*Activity*.
Quote the rows below word for word, from their start through the line that contains "50: (1342, 368)", and leave the pictures out of your answer.

====== Extracted records ======

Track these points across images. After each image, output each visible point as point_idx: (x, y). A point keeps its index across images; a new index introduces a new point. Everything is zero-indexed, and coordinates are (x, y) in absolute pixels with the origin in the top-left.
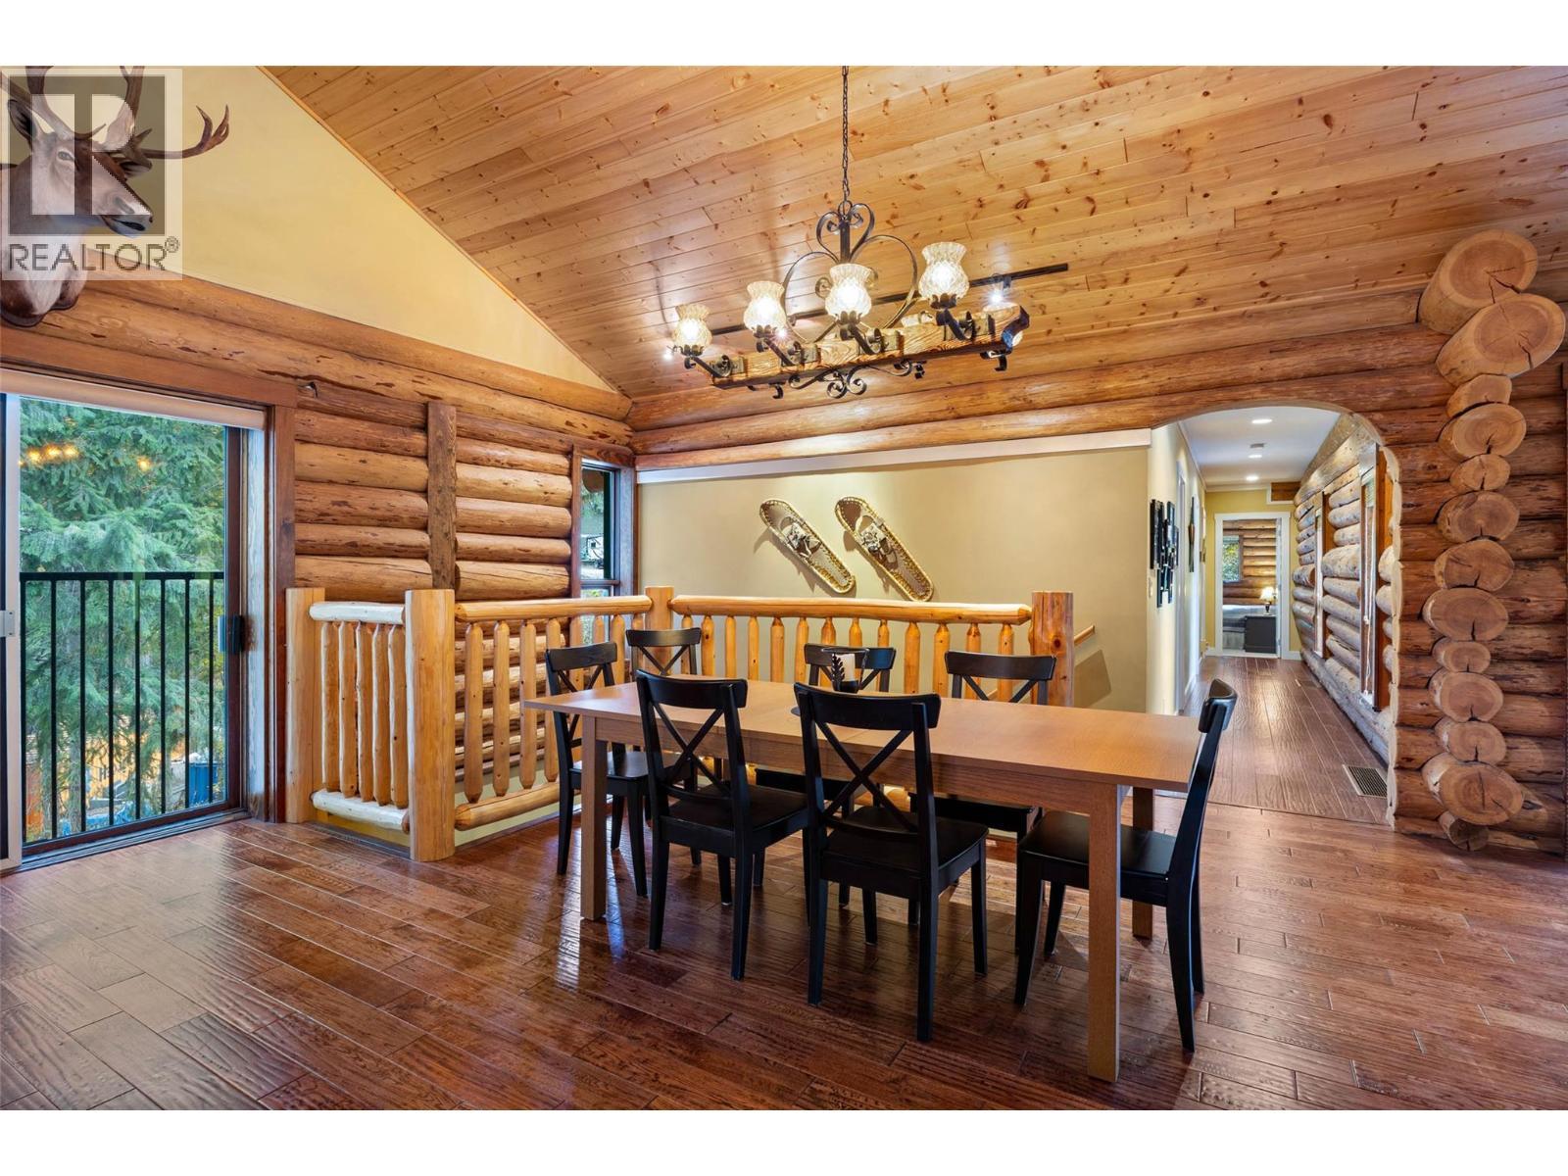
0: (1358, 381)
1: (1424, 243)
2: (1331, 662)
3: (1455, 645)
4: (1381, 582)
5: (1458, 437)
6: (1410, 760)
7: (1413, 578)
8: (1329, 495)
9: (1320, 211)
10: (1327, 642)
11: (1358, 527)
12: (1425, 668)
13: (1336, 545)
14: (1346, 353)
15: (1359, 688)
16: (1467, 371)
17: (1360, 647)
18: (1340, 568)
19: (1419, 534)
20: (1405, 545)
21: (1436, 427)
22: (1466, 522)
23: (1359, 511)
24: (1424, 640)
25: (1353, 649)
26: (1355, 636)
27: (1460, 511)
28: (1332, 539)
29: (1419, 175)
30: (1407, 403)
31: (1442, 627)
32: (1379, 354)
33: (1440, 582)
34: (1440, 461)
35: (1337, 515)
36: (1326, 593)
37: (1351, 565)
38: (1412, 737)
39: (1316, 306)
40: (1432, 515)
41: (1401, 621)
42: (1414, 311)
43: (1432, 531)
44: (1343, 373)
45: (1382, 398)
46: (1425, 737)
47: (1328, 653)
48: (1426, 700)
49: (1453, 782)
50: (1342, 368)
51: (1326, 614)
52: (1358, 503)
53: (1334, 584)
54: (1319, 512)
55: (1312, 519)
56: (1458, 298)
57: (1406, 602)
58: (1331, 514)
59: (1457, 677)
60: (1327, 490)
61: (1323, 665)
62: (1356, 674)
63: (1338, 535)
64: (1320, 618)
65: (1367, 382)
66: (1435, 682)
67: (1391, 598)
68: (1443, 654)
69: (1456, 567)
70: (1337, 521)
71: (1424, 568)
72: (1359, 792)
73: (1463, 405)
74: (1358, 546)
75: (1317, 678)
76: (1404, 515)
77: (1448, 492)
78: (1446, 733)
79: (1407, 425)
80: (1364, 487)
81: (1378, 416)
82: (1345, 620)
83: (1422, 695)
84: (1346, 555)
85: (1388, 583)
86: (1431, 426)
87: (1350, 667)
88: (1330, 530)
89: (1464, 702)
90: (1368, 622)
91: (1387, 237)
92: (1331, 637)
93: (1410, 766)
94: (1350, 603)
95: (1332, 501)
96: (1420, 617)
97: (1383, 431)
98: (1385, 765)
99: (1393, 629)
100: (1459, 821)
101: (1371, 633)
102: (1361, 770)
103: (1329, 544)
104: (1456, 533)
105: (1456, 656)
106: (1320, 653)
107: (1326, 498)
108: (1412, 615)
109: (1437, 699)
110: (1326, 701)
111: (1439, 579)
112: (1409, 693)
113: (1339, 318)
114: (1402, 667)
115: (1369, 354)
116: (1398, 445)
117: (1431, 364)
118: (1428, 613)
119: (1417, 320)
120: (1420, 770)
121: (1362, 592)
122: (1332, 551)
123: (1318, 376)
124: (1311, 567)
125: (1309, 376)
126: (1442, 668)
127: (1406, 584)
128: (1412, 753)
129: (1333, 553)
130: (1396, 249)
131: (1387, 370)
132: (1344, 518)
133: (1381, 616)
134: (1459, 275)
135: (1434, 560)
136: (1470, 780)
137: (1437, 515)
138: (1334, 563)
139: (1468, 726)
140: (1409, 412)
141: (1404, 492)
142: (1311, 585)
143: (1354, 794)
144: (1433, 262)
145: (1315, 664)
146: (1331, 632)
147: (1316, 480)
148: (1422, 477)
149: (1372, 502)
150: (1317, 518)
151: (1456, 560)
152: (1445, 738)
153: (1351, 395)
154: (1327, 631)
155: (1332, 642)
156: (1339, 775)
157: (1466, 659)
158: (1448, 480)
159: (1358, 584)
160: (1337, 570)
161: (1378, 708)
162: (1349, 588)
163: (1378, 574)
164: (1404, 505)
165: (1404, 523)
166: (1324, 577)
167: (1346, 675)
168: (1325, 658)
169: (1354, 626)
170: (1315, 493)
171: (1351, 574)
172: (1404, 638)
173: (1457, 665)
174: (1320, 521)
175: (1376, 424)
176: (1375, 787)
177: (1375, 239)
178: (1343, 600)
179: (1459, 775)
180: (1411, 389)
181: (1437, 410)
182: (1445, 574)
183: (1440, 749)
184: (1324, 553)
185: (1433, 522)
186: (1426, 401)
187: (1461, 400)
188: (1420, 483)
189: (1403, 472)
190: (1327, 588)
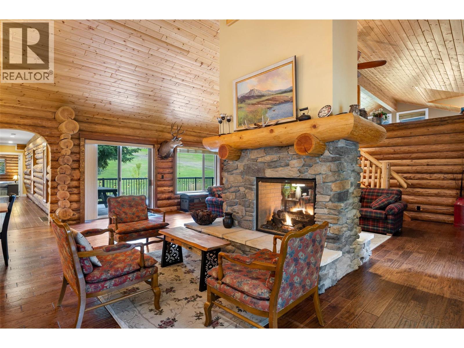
0: (42, 129)
1: (56, 104)
2: (36, 195)
3: (61, 185)
4: (47, 173)
5: (62, 144)
6: (53, 210)
7: (53, 172)
8: (35, 150)
9: (34, 91)
10: (35, 189)
11: (42, 160)
12: (56, 191)
13: (37, 164)
14: (39, 122)
15: (42, 199)
16: (64, 132)
17: (43, 189)
18: (38, 170)
19: (55, 163)
20: (52, 165)
21: (58, 141)
22: (63, 161)
23: (42, 156)
24: (56, 185)
25: (41, 190)
26: (42, 187)
27: (62, 159)
28: (36, 162)
29: (54, 92)
30: (52, 135)
31: (59, 182)
32: (47, 124)
33: (58, 173)
34: (59, 148)
35: (37, 156)
36: (34, 176)
37: (41, 169)
38: (53, 205)
39: (32, 109)
40: (57, 159)
41: (51, 181)
42: (54, 116)
43: (57, 162)
44: (39, 126)
45: (47, 134)
46: (56, 205)
47: (35, 192)
48: (56, 197)
49: (61, 212)
50: (38, 125)
51: (34, 182)
52: (42, 154)
53: (36, 174)
54: (32, 155)
55: (30, 156)
56: (62, 118)
57: (52, 177)
58: (36, 155)
59: (61, 192)
60: (34, 149)
61: (33, 196)
62: (42, 196)
63: (37, 161)
64: (32, 183)
65: (44, 130)
66: (57, 193)
67: (49, 177)
68: (59, 187)
69: (61, 170)
70: (37, 158)
71: (55, 170)
72: (42, 221)
73: (63, 138)
74: (42, 165)
75: (32, 200)
76: (51, 159)
77: (60, 155)
78: (59, 203)
79: (52, 140)
80: (44, 151)
81: (46, 137)
82: (39, 183)
83: (55, 197)
84: (39, 167)
85: (48, 173)
86: (57, 141)
87: (40, 195)
88: (35, 160)
89: (63, 196)
90: (44, 182)
91: (48, 100)
92: (35, 188)
93: (53, 212)
94: (41, 179)
95: (36, 152)
96: (55, 180)
97: (47, 141)
98: (47, 214)
99: (50, 183)
100: (62, 220)
101: (45, 185)
102: (43, 217)
103: (35, 163)
104: (61, 163)
105: (61, 188)
106: (32, 193)
107: (34, 151)
108: (53, 180)
109: (58, 197)
110: (34, 205)
111: (58, 172)
112: (53, 196)
113: (37, 114)
114: (51, 191)
115: (44, 123)
116: (50, 144)
117: (57, 128)
118: (56, 179)
119: (54, 118)
120: (55, 212)
121: (43, 176)
122: (36, 165)
123: (32, 126)
124: (30, 169)
125: (30, 125)
126: (59, 190)
127: (52, 173)
128: (53, 209)
129: (36, 166)
130: (51, 103)
131: (48, 128)
132: (39, 157)
133: (47, 181)
134: (62, 113)
135: (57, 168)
136: (64, 211)
137: (58, 159)
138: (36, 168)
139: (63, 201)
140: (53, 137)
141: (51, 154)
142: (30, 174)
143: (41, 222)
144: (58, 108)
145: (31, 196)
146: (36, 187)
147: (31, 146)
148: (55, 151)
149: (45, 154)
150: (31, 156)
151: (61, 169)
152: (59, 204)
153: (40, 132)
154: (34, 187)
155: (36, 189)
156: (38, 220)
157: (63, 188)
158: (60, 152)
159: (42, 174)
160: (37, 170)
161: (47, 202)
162: (40, 175)
163: (47, 171)
164: (52, 157)
165: (52, 161)
166: (34, 172)
167: (40, 197)
168: (34, 194)
169: (41, 184)
170: (31, 149)
171: (41, 171)
172: (52, 185)
173: (61, 189)
174: (32, 157)
175: (46, 139)
176: (46, 219)
177: (45, 100)
178: (39, 178)
179: (62, 211)
180: (53, 133)
181: (58, 138)
182: (59, 171)
183: (59, 207)
184: (34, 165)
185: (57, 161)
186: (56, 136)
187: (62, 137)
188: (55, 152)
189: (51, 150)
190: (34, 175)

======

*Output for this task*.
Track these points across images. After each image, output each visible point as point_idx: (x, y). A point keeps its index across images; a new index introduces a new point. Everything is zero-indexed, and coordinates are (x, y) in absolute pixels with the origin in the top-left.
0: (1358, 381)
1: (1424, 243)
2: (1331, 662)
3: (1455, 645)
4: (1381, 582)
5: (1458, 437)
6: (1410, 760)
7: (1413, 578)
8: (1329, 495)
9: (1320, 211)
10: (1327, 642)
11: (1358, 527)
12: (1425, 668)
13: (1336, 545)
14: (1346, 353)
15: (1359, 688)
16: (1467, 371)
17: (1360, 647)
18: (1340, 568)
19: (1419, 534)
20: (1405, 545)
21: (1436, 427)
22: (1466, 522)
23: (1359, 511)
24: (1424, 640)
25: (1353, 649)
26: (1355, 636)
27: (1460, 511)
28: (1332, 539)
29: (1419, 175)
30: (1407, 403)
31: (1442, 627)
32: (1379, 354)
33: (1440, 582)
34: (1440, 461)
35: (1337, 515)
36: (1326, 593)
37: (1351, 565)
38: (1412, 737)
39: (1316, 306)
40: (1432, 515)
41: (1401, 621)
42: (1414, 311)
43: (1432, 531)
44: (1343, 373)
45: (1382, 398)
46: (1425, 737)
47: (1328, 653)
48: (1426, 700)
49: (1453, 782)
50: (1342, 368)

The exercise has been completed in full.